Fixing the People Problem: Why Security Awareness Should Come First

It happens all too often. Imagine a Human Resources (HR) assistant receives an email from the CFO requesting an update to the companies account and routing number. The email appears to be legitimate and the diligent employee rushes to handle the CFOs request only to discover later it was a phishing email. These types of social engineering attacks have become increasingly sophisticated and difficult to detect. So what are your employees supposed to do?

There Is No Security Without Effective Company-Wide Training

Nearly half (46%) of security breaches are the result of human error, according to a recent Kaspersky Lab report. You can have the tightest security possible, the right mix of physical and technical safeguards in place, and well-documented security policies, but it only takes one convincing phishing email, phone call, or even in-person visit to give an attacker access to your network.

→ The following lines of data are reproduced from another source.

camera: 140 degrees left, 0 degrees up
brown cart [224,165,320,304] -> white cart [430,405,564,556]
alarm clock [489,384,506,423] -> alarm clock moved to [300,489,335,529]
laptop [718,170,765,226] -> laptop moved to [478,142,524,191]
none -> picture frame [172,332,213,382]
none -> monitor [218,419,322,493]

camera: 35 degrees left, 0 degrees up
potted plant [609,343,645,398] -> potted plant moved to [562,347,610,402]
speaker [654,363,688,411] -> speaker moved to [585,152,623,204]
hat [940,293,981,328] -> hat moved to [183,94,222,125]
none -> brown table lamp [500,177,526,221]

Social engineering attacks take advantage of employees’ trusting nature and desire to be useful and compliant. This tendency is also what puts your company at risk. To fix the people problem, your company needs an ongoing security awareness training program that reaches all levels of the company’s human capital.

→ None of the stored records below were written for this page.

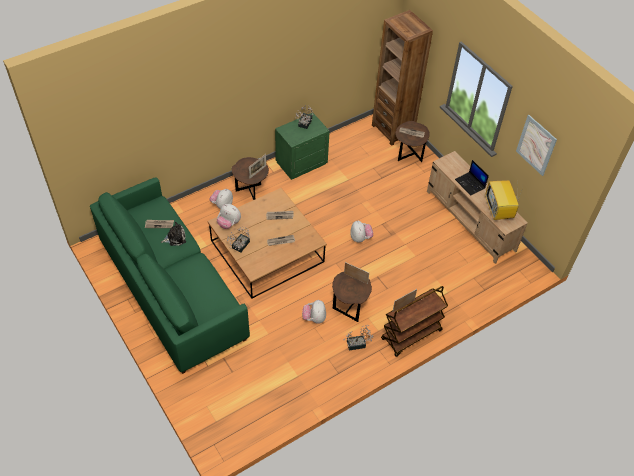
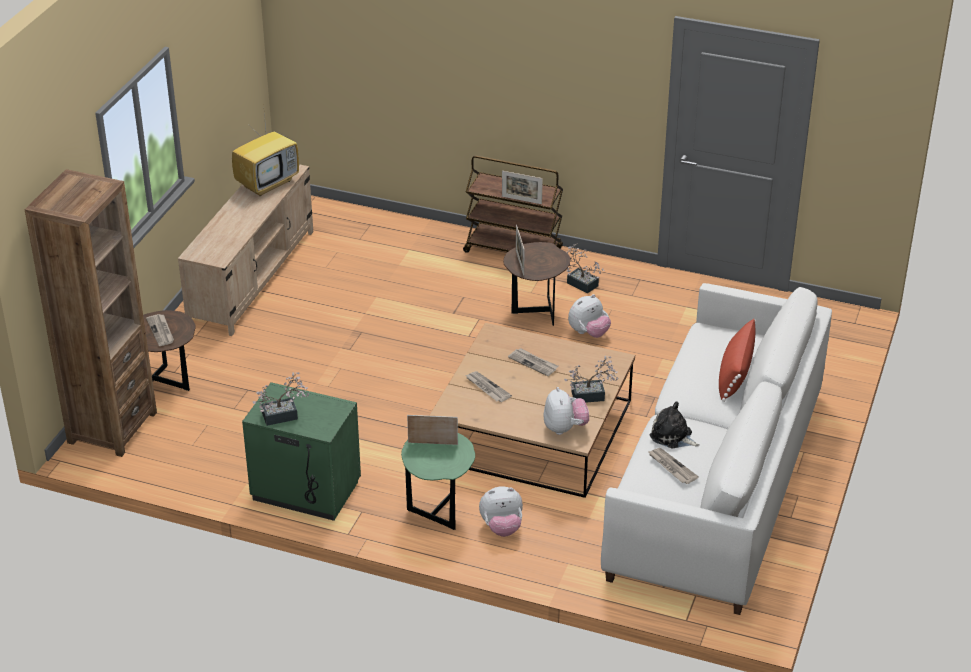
camera: 125 degrees left, 15 degrees down
green sofa [90,177,250,374] -> white sofa [601,283,832,615]
brown side table [232,157,269,200] -> green side table [401,433,475,530]
plush toy [350,221,373,242] -> none
laptop [455,160,489,195] -> none
picture [516,115,557,176] -> none
none -> red pillow [719,319,756,402]

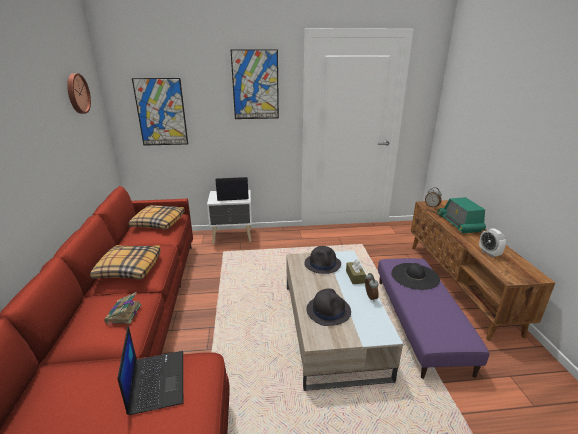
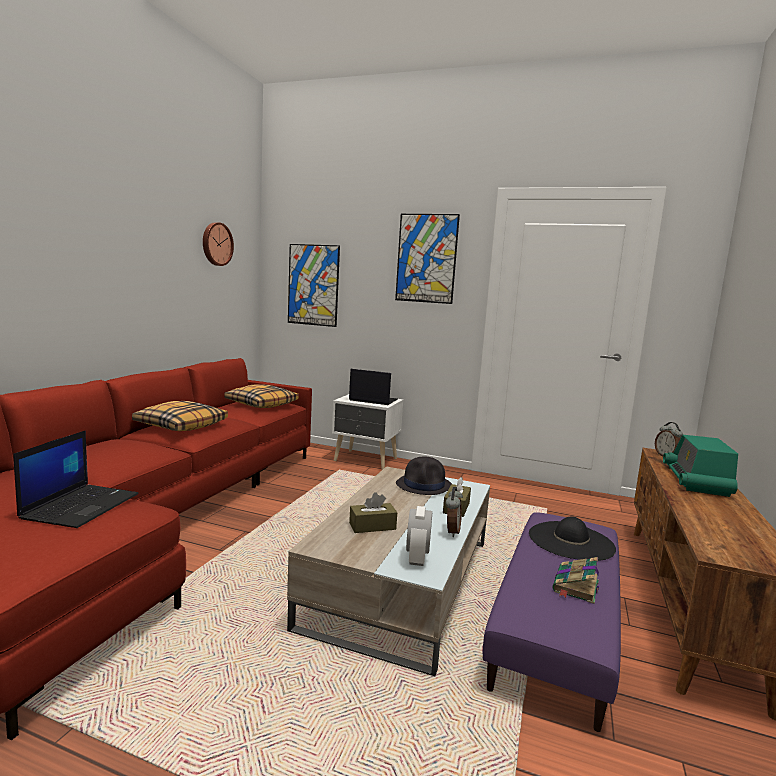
camera: 25 degrees right, 15 degrees down
book [105,292,142,326] -> book moved to [553,557,599,604]
black hat [306,289,351,326] -> brown tissue box [349,492,397,533]
alarm clock [479,228,506,257] -> alarm clock moved to [406,506,432,566]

Top Topics to Cover in Security Awareness Training

Acknowledging you need an effective security awareness training program is the first step. As a next step, you can determine what areas of your security posture need to be addressed. Then you can begin teaching across the range of security skills in your company. Crucial topics to cover in an effective security awareness training program might include the following:

  • how to safely surf the Internet

  • best practices to safeguard sensitive data (e.g., no sticky notes with passwords adorning monitors!)

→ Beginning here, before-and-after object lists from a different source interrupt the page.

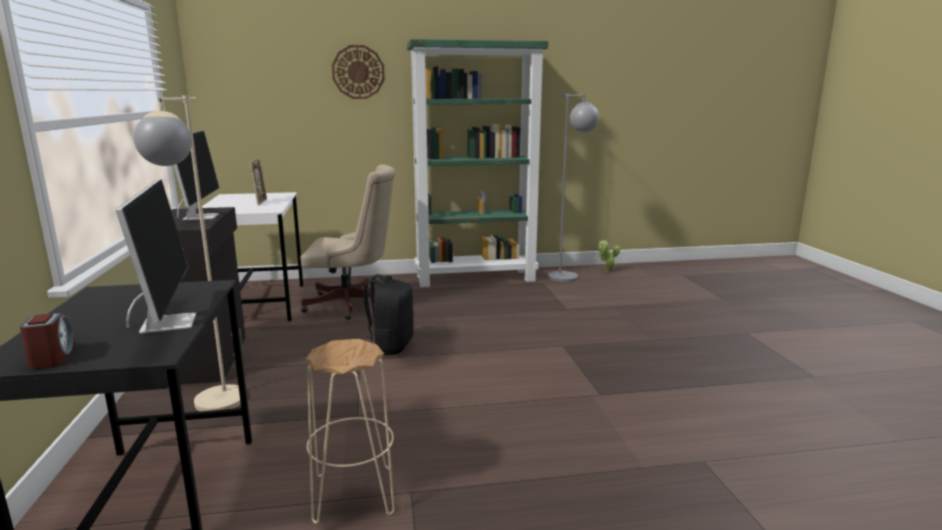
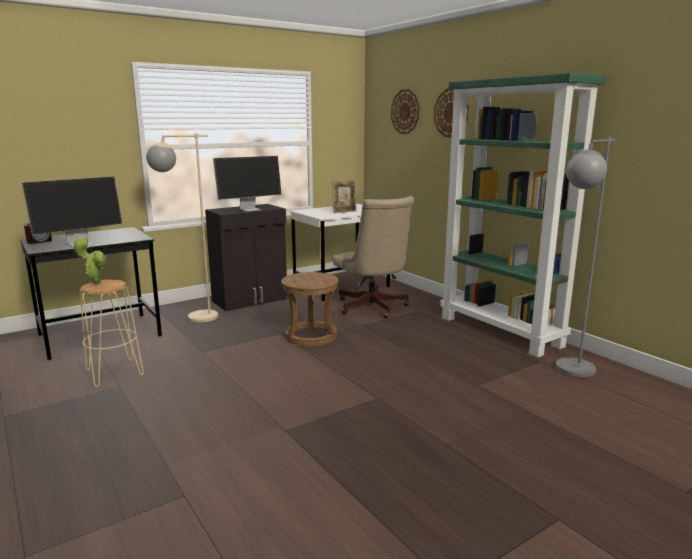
camera: 65 degrees right, 0 degrees up
black backpack [364,274,414,355] -> brown stool [281,272,339,347]
potted plant [598,240,620,272] -> potted plant moved to [74,237,107,285]
none -> wall clock [391,89,419,134]

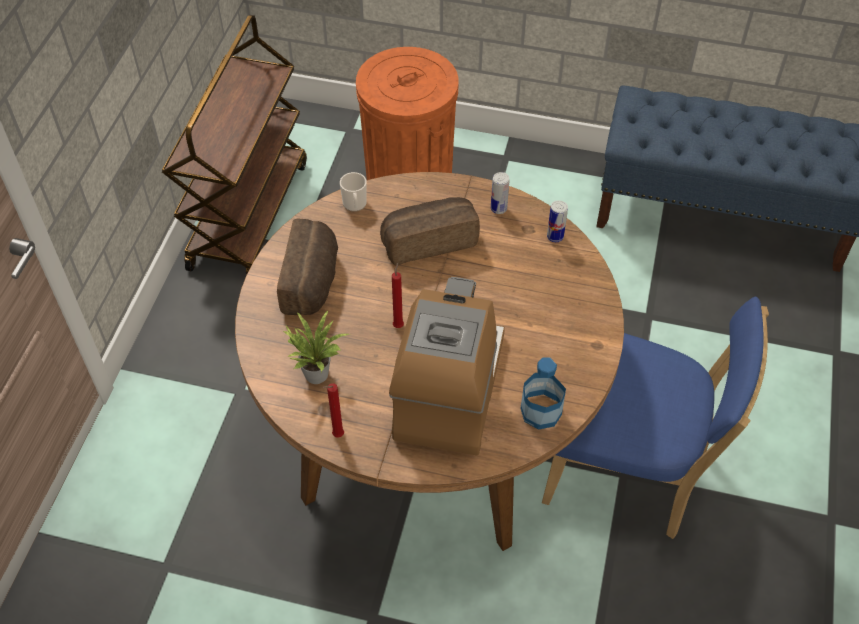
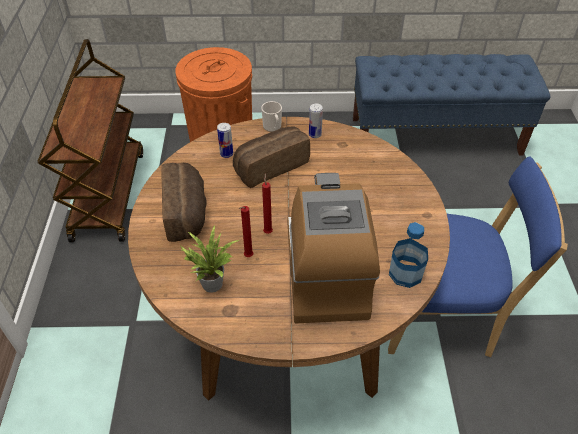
camera: 15 degrees left, 5 degrees down
red candle [323,383,344,438] -> red candle moved to [239,206,253,257]
mug [340,172,367,212] -> mug moved to [261,101,282,132]
can [547,200,568,242] -> can moved to [217,123,233,158]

  • regular reminders of company policies (i.e., BYOD expectations)

  • deeper dives into cybersecurity technology and threats, covering how malware works and the most secure data management approach.

One-Time Training Won’t Cut It

When asked how he would spend a dollar toward cybersecurity, former U.S. CISO Gregory Touhill responded, “I would spend it on better training for my people.” The most important aspect of a well-informed and well-trained staff is to ensure security awareness training is both ongoing and company-wide. This approach works to:

  1. keep security front-of-mind for all employees

  2. show that upper-level management have prioritized cybersecurity awareness

  3. help keep your company safe from data breaches and other cybersecurity incidents

Whether you take the onsite security awareness training approach, engage online training resources, or both, “cybersecurity training should be a core component of your overall information security strategy.” It’s just a matter of time before your company becomes a cybersecurity incident statistic. Today, most cybersecurity experts would agree with the statement, “it’s not a matter of if but when a company will be the victim of a breach incident.” While there are no silver bullets, a robust cybersecurity awareness training program for network users is about as close as it gets.